Tidak ada rasa iri, dengki terhadap prestasi ekonomi yang diterima para tetangganya. Ia hanya kagum dan syukur dengan ketiadaan yang ia terima. Mungkin Nek Ineng bersyukur tidak harus mencatat sederet kebutuhan hidup yang tidak ada hentinya dengan serba keterbatasan yang ia alami.
“Alhamdulillah, ya Allah,”ucap Nek Ineng pada suatu sore sambil tersenyum memandangi bangunan kokoh yang mengapit gubuknya. Entah apa makna senyuman itu.
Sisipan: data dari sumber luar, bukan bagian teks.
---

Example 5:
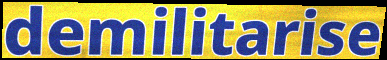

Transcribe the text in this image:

demilitarise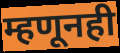
म्हणूनहीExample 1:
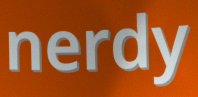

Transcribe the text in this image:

nerdy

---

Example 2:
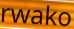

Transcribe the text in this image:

rwako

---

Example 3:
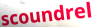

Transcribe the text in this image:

scoundrel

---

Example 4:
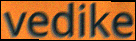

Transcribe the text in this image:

vedike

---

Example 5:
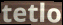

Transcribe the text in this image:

tetlo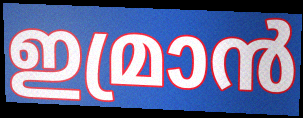
ഇമ്രാൻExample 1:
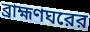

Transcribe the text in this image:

ব্রাহ্মণঘরের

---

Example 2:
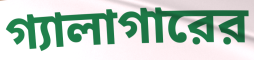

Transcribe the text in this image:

গ্যালাগারের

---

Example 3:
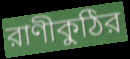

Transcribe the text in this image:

রাণীকুঠির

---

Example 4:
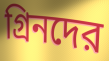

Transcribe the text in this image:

গ্রিনদের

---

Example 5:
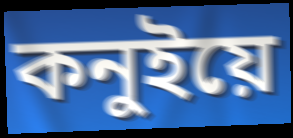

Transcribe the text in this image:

কনুইয়েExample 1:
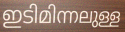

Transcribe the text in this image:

ഇടിമിന്നലുള്ള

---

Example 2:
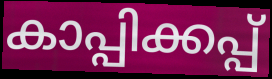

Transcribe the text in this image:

കാപ്പിക്കപ്പ്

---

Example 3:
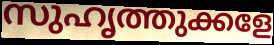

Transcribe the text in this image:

സുഹൃത്തുക്കളേ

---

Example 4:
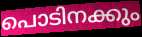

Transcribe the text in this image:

പൊടിനക്കും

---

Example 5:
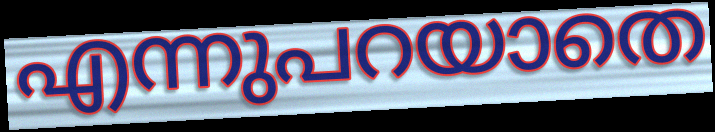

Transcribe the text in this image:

എന്നുപറയാതെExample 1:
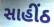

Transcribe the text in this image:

સાહીંઠ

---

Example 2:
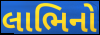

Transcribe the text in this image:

લાભિનો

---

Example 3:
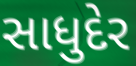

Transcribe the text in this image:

સાધુદેર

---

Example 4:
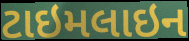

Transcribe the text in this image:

ટાઇમલાઇન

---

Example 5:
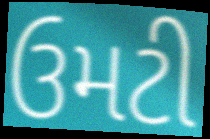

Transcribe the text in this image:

ઉમટીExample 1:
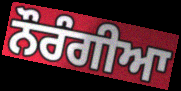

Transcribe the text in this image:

Yang jelas senyuman itu seolah mengejek para pemilik bangunan kokoh itu yang miskin hati dan miskin iman. Atau ia mengejek para pemilik gedung kokoh itu yang sangat sulit berucap syukur seperti dirinya. Ataukah ia tersenyum lantaran para tetangganya tidak melihat keberadaannya. Entah.

Nek Ineng seolah ingin berkata bahwa ketenangan jiwa dan kebahagiaan untuk mengetahui besarnya nikmat Tuhan tidak mesti dengan mendiami gedung mewah tapi lupa berucap syukur bahkan lupa bahwa ada orang miskin seperti dirinya yang hidup di sekitar gedung mewah yang butuh santunan. Senyuman Nek Ineng tak ubahnya seperti sindiran kepada para pemilik gedung mewah yang telah mati mata hatinya dan tidak lagi mau peduli terhadap orang lemah seperti dirinya. Nek Ineng mungkin ingin bilang bahwa orang kaya yang sebenarnya kaya adalah mereka yang mau berbagi rezeki dengan mereka yang papa.

Sadarlah Banyak Nek Ineng Lain disekitar kita Termasuk di Pangkajene.